* [SUPPLIED PASSAGE]:
-- Opening Marker --

Tips for Managing Lack of Insight After Brain Injury
The following are a few tips for family members and caregivers to help their loved one’s manage their lack of insight after brain injury:
1. Be Patient
To help your loved one recover from brain injury, family members must educate themselves on the nature of brain injury.
Understand that even if it might seem like the person is being stubborn or difficult, it’s not truly their fault. Their brain injury has made it difficult for them to understand their own behavior.
That’s why above all it is crucial to remain patient with your loved one and avoid arguing with them about their condition. If they insist there is nothing different about them, let the conversation drop for the moment.
2. Identify the Cause
Figuring out the reason why your loved one struggles with self-awareness can help you determine the best way to approach the problem.
For example, if the primary issue is their attention or memory problems, then cognitive rehabilitative exercises will be crucial. As their memory and concentration improves, their insight into their behavior should as well.
On the other hand, if their problem is more emotional in nature, working with a counselor might help them come to terms with their injury.
3. Talk About the Effects of Brain Injury
When the person is in a calmer mental state, try to give them general information about brain injury and what kind of difficulties it causes.
For example, instead of saying, “you are angry all the time.” Try saying “people with brain injury sometimes struggle with their temper. Have you ever felt that way?”
This can make it feel less like a personal problem and won’t put them in a defensive state.
It’s also a good idea to educate new friends on the effects of brain injury, so that they can understand the person’s behavior better.
4. Link Therapy to Goals
People with lack of insight after brain injury often struggle to continue with therapy once they are released from the hospital. They just do not see a value in it.
To help motivate your loved one to continue with therapy, try to relate their exercises to a concrete goal that they can easily grasp. For example, if they require assistance using the bathroom now, help them see how practicing arm, leg, and balance exercise can help them become more independent with toileting again.
Practicing activities that used to be easy for the person but are now difficult can be a good way to help convince them they still need to work on their abilities.
Of course, this is a delicate situation, as you don’t want to agitate or humiliate them. That’s why it is often a good idea to bring along an occupational therapist who knows strategies to keep the person calm.
5. Provide Feedback
Finally, it’s important to provide frequent, gentle feedback about the person’s abilities or behavior.

-- Closing Marker --

According to the supplied passage on managing lack of insight after brain injury, what type of professional is it often a good idea to bring along when practicing activities that have become difficult for the person?

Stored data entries
-- Opening Marker --

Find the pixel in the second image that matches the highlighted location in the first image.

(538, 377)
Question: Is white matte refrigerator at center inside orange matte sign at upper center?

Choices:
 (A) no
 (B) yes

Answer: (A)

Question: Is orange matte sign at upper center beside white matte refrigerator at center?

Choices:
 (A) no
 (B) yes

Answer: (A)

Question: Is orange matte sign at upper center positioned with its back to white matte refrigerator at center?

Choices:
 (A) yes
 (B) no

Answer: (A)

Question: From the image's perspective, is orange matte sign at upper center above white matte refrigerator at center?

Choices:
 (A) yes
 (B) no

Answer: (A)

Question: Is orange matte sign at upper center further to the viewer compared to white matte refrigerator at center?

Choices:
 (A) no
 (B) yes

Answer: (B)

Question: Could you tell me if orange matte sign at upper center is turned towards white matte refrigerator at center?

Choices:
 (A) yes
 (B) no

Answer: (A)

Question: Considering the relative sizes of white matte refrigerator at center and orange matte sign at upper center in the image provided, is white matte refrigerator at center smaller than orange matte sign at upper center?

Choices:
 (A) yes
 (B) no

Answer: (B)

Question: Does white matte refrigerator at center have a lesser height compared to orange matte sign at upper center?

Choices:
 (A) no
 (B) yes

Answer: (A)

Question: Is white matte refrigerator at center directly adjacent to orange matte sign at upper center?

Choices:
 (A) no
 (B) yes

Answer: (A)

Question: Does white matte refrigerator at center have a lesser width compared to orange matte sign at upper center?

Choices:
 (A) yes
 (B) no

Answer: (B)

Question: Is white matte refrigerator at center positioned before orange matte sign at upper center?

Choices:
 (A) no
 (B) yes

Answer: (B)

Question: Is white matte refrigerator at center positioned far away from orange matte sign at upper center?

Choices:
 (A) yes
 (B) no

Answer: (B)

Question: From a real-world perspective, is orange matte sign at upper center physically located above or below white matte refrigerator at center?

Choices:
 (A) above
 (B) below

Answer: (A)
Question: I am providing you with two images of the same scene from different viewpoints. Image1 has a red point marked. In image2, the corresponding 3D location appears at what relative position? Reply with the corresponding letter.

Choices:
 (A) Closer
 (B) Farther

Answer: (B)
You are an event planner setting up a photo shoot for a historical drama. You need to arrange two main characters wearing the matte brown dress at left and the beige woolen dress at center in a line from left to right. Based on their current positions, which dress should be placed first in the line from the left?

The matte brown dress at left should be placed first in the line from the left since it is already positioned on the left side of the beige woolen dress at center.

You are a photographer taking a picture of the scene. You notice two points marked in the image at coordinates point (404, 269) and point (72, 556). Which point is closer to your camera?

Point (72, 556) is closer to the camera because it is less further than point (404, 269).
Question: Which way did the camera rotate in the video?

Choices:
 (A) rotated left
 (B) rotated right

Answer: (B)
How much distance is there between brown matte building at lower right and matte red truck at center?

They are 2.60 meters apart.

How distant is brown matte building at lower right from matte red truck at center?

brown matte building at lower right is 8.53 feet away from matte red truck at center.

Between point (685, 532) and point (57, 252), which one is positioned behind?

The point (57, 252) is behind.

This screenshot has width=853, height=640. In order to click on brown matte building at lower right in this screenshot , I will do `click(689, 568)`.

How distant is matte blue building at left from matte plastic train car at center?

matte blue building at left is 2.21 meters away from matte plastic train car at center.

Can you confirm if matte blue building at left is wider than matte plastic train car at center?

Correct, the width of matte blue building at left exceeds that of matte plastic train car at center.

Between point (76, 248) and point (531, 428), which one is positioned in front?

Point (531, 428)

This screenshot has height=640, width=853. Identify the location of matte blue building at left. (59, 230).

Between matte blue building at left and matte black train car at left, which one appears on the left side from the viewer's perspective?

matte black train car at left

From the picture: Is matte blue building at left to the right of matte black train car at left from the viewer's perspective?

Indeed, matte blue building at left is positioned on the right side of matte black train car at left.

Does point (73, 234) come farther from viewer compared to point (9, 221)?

-- Closing Marker --

* [RESULT]:
An occupational therapist who knows strategies to keep the person calm.